Because other purposes (such as vacations, or buying a larger house, or retiring early) wouldn’t be permitted purposes for distributions, beneficiaries might be less likely to make career choices or design lifestyles that families believe aren’t desirable.
- Reduce distributions when a beneficiary is not working.
Wealthy clients often want to make sure that beneficiaries live in safe circumstances with a certain dignity (a “minimum lifestyle”) even if they turn out to be very low functioning (for instance, due to mental illness, substance abuse, or perhaps just outright laziness).
On the other hand, they usually don’t want a beneficiary’s incentives to work productively to be reduced or removed because of trust distributions.
In other words, like Warren Buffett, they want their children to be rich enough to do anything, but not so much that they could do nothing.
One way to balance these concerns is to provide for a trust to make an inflation-adjusted minimum distribution (for instance, $50,000) at any time a beneficiary is working age and not disabled or providing full-time care to minor children, but make the trust’s distribution standards much more generous if a beneficiary is working, past ordinary retirement age, disabled, or providing full-time care to minor children.
- Use distributions to “match” income from a job or a business.
It’s a very values-driven decision whether a wealthy family prioritizes descendants being economically successful (e.g., investment banker) or instead perhaps just being productive and happy (e.g., boarding school teacher).
If a family does want to transfer wealth to descendants, but still provide ordinary (or even enhanced) incentives for wealth creation by beneficiaries, a trust can certainly be designed to do that.
For instance, a trust could distribute a fraction (or a multiple) of a beneficiary’s documented W-2 income, or distributions received from a closely held business. If a family was ambitious, and tolerant of complexity, the extent of matching could be varied at different levels of income.
Obviously, trust design could differ substantially, depending whether a family’s goal was for children to amass as much wealth as possible, or instead for children to achieve a certain level of income, and then focus on other priorities (such as health, creative pursuits, or relationships with friends and family).
- Reduce or stop distributions when a beneficiary isn’t substance-free.

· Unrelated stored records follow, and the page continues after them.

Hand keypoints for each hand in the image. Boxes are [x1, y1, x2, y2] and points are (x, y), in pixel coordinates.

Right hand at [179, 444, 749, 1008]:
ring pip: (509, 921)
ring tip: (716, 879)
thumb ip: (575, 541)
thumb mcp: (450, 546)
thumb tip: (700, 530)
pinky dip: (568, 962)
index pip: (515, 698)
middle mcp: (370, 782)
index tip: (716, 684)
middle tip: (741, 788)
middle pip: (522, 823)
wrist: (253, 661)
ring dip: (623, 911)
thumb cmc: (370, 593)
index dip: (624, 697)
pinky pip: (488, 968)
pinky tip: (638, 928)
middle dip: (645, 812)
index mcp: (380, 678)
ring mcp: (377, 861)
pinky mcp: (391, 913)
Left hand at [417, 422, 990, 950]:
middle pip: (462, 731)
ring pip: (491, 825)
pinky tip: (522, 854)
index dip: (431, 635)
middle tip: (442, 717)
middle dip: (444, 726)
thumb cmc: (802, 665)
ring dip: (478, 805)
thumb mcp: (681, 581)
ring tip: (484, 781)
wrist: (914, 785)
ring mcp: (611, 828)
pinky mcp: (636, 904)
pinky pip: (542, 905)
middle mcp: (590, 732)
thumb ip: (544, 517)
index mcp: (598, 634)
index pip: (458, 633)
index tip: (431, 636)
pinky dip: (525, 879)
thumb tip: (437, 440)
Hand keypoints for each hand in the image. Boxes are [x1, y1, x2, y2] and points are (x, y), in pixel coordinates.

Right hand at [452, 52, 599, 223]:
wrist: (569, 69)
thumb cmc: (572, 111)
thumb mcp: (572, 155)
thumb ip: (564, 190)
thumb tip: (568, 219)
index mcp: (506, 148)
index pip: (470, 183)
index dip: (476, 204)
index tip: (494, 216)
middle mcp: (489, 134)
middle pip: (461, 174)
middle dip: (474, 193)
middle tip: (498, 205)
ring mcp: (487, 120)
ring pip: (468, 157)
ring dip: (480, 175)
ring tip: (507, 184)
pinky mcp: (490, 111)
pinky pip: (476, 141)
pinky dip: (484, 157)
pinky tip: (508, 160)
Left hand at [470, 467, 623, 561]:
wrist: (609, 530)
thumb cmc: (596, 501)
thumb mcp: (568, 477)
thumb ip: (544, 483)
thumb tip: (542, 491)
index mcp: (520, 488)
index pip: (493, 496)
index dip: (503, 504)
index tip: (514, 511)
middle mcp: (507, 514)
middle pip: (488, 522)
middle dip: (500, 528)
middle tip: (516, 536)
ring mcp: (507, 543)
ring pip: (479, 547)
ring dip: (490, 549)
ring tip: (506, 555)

It’s not too difficult to design a trust that provides substantial financial incentives for sustained recovery from substance abuse problems. Testing for substance use (paid for by trust assets) and negative test results could be a condition to receive distributions.
In addition, the trustee could be expressly indemnified from trust assets against all costs (including legal fees) relating to any effort by a beneficiary to challenge the trustee’s distribution decisions.

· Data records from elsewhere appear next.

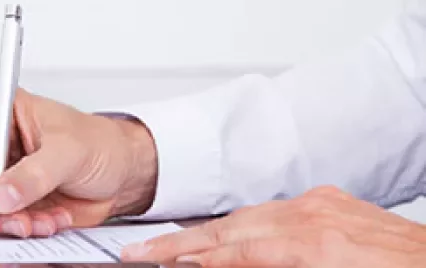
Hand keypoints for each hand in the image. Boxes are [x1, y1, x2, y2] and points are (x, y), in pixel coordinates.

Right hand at [0, 82, 158, 237]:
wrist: (122, 172)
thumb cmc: (100, 144)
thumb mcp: (70, 151)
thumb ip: (36, 173)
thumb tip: (3, 195)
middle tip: (17, 221)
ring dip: (10, 222)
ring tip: (43, 219)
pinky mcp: (9, 200)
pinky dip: (23, 229)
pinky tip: (49, 220)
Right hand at [121, 185, 425, 266]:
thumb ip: (264, 266)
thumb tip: (223, 264)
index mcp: (314, 249)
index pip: (235, 253)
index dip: (195, 260)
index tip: (160, 263)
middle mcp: (312, 218)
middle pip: (228, 229)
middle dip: (179, 241)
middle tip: (141, 250)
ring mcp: (320, 204)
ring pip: (244, 215)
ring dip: (203, 231)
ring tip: (169, 243)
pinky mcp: (327, 199)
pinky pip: (271, 208)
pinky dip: (240, 221)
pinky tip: (221, 231)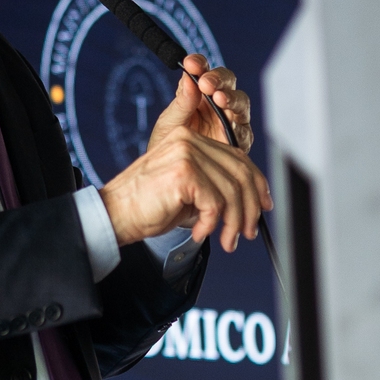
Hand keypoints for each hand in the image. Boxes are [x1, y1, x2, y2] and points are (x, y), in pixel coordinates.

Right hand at [99, 128, 272, 252]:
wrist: (115, 214)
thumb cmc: (147, 206)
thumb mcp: (188, 191)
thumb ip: (214, 185)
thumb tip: (250, 200)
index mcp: (191, 139)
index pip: (238, 157)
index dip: (257, 183)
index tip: (264, 206)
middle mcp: (190, 140)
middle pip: (240, 173)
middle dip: (250, 208)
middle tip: (248, 232)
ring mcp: (187, 154)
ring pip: (231, 191)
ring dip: (234, 222)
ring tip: (227, 240)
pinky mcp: (184, 173)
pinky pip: (215, 204)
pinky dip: (211, 225)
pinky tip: (199, 233)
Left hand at [148, 55, 253, 150]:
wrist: (173, 180)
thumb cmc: (168, 149)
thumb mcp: (170, 124)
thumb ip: (181, 103)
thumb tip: (188, 77)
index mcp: (198, 94)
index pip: (203, 71)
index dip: (200, 64)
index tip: (191, 63)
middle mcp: (217, 104)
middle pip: (227, 82)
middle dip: (218, 79)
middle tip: (205, 83)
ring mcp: (230, 122)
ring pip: (241, 102)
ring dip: (232, 98)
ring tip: (220, 99)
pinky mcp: (239, 142)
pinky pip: (245, 130)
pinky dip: (239, 125)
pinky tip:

The result would be that a disgruntled (and, possibly, addicted) beneficiary would be depleting his or her own eventual inheritance if the beneficiary sued the trustee.
Based on what a family believes is best for each beneficiary, the incentive trust design options outlined above (along with others) can be combined in a myriad of ways to customize incentive trusts with a personalized, individualized approach.

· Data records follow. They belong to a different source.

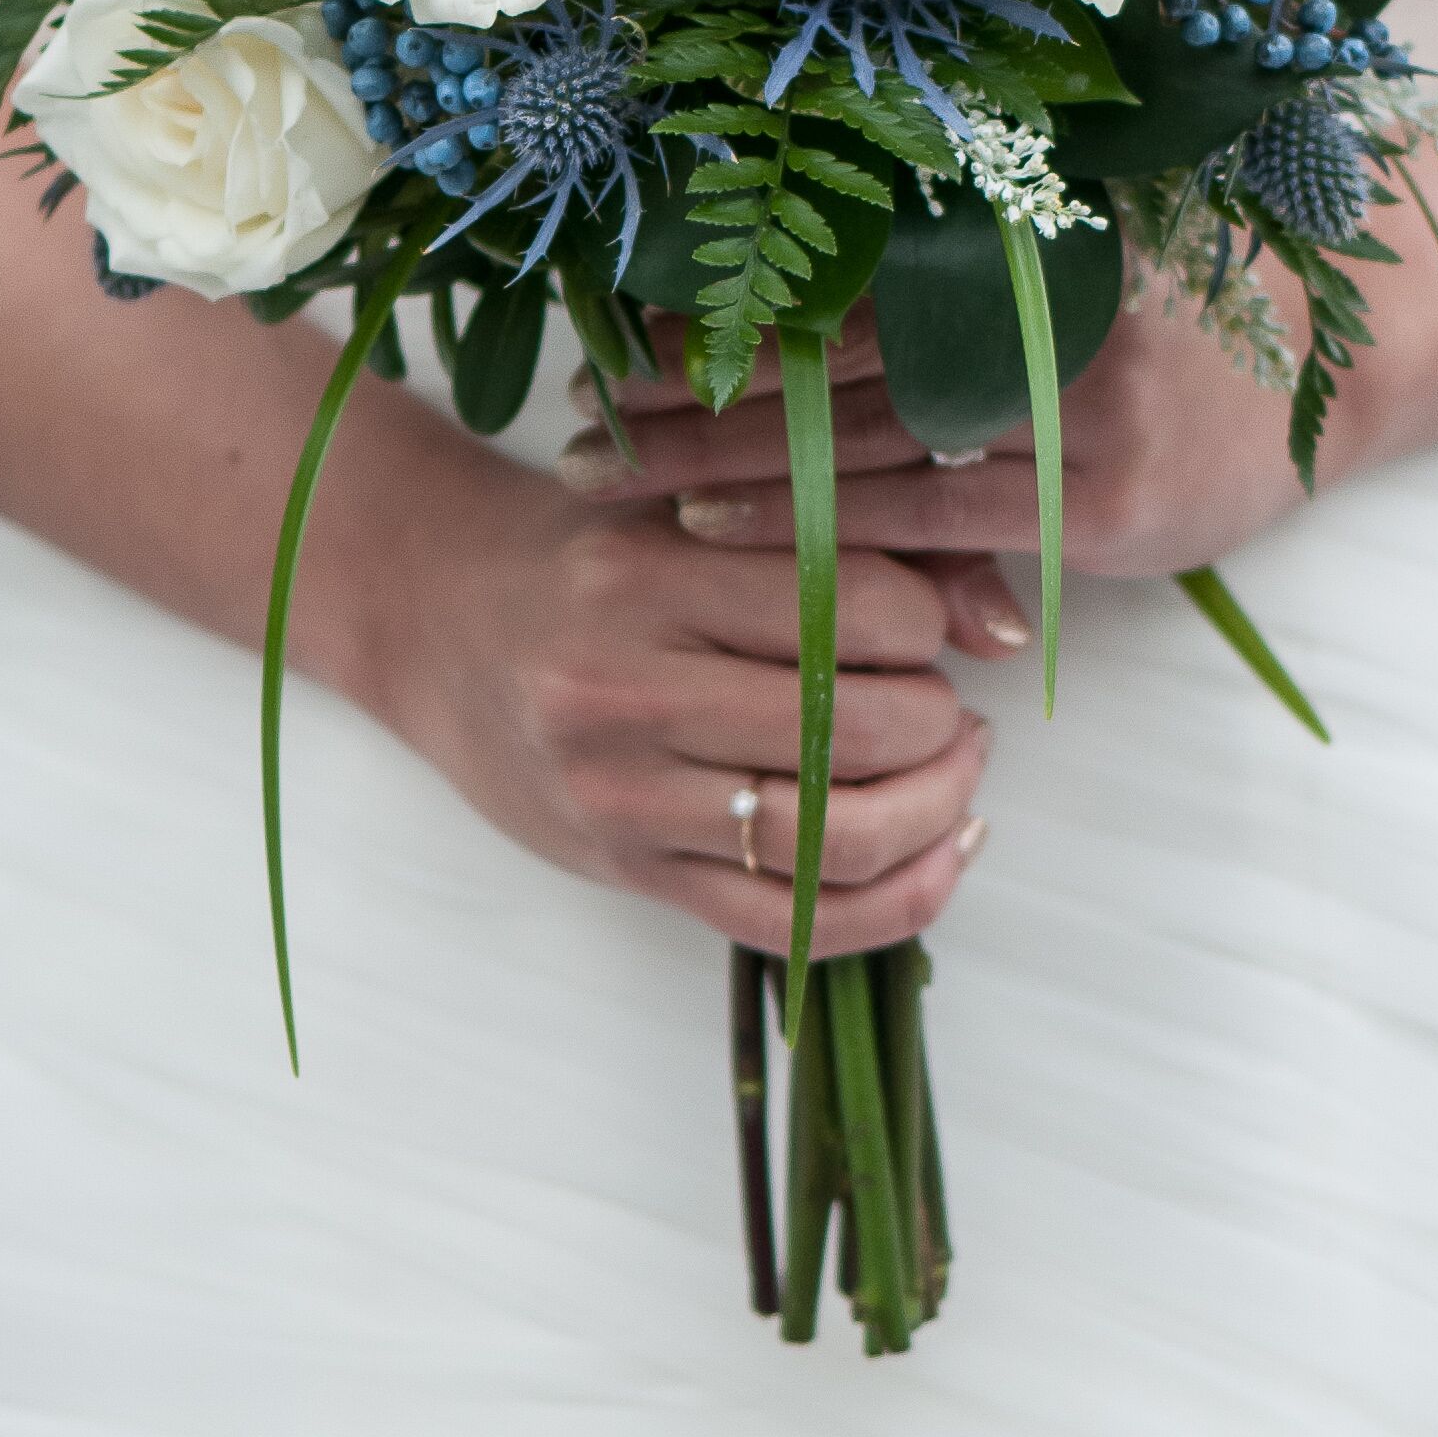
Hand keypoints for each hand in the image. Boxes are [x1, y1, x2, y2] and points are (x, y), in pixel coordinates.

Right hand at [377, 435, 998, 956]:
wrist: (435, 620)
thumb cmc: (585, 555)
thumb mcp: (691, 513)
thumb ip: (840, 545)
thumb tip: (1002, 624)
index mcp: (646, 580)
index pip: (855, 610)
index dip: (926, 622)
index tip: (923, 624)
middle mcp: (625, 694)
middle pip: (856, 731)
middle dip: (940, 723)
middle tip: (948, 704)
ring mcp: (624, 798)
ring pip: (837, 840)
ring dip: (935, 810)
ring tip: (951, 769)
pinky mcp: (632, 871)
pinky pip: (794, 923)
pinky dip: (898, 901)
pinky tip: (943, 853)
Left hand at [556, 281, 1341, 584]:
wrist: (1332, 367)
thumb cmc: (1167, 316)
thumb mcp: (1059, 261)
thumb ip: (942, 276)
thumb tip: (781, 277)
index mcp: (1012, 235)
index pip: (833, 272)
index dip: (721, 303)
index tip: (612, 329)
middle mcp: (1034, 309)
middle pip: (823, 354)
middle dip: (693, 391)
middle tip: (582, 417)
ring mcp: (1070, 409)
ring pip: (859, 442)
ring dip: (724, 466)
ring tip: (617, 482)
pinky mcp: (1094, 505)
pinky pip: (934, 522)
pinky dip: (829, 533)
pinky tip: (735, 541)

And that raises a larger question: are incentive trusts a good idea?
I believe that’s a decision for each family to make – and not one for a trust and estates attorney to impose.
I’ve seen many situations where incentive trusts weren’t used, but very difficult and unpleasant outcomes could have been avoided if they had been.
I’ve seen other situations where incentive trusts were poorly aligned with a beneficiary’s actual circumstances, and beneficiaries were very resentful.
At a minimum, families considering whether an incentive trust might fit their circumstances should know their wide array of options, consider them carefully, and apply them thoughtfully.
While musing on those issues, they might consider a question Smith posed in The Theory of Moral Sentiments:
What can be added to the happiness of a man who is in health, out of debt, and has a clear conscience?